- ABOUT THIS TASK: After reading the data below, copy out every line that contains the word "action".

____ RECORD EXCERPTS

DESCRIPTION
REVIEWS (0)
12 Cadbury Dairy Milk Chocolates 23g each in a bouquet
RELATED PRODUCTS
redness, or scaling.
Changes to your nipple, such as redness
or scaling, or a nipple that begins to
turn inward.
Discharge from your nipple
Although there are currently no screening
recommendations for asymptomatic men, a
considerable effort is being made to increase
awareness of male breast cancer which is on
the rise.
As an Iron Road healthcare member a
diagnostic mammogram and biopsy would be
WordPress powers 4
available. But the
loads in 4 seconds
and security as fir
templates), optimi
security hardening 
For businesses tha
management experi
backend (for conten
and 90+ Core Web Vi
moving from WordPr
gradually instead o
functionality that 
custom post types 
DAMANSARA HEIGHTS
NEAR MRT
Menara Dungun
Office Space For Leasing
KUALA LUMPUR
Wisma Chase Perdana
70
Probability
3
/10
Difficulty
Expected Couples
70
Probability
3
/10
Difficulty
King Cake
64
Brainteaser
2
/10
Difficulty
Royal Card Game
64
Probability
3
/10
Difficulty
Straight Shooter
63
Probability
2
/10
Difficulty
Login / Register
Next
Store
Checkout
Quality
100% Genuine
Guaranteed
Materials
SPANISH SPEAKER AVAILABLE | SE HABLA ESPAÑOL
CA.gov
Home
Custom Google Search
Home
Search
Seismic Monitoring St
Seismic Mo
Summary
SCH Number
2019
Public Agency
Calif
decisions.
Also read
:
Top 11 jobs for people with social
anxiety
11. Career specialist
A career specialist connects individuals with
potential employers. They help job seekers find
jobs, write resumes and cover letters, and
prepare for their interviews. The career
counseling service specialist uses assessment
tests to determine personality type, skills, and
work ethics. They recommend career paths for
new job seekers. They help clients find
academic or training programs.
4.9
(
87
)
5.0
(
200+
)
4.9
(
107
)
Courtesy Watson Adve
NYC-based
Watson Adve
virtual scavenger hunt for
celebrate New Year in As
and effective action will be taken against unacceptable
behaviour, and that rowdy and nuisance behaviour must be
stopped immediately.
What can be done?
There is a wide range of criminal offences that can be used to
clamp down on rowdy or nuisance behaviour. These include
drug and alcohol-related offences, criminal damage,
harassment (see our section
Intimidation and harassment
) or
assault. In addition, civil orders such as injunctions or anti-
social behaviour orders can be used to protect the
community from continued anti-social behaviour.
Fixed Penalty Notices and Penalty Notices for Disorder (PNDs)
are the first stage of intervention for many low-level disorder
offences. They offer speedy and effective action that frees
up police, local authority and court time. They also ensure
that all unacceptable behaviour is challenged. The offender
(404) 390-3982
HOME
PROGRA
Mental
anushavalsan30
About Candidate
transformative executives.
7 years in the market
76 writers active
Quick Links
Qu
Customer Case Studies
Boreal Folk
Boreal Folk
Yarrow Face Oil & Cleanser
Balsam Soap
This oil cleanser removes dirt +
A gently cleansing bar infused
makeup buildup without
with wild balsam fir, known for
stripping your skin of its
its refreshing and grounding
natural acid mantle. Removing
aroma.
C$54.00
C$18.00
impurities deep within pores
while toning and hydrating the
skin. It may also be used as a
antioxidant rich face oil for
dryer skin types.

________

- ANSWER FOR THIS EXERCISE:
and effective action will be taken against unacceptable
offences. They offer speedy and effective action that frees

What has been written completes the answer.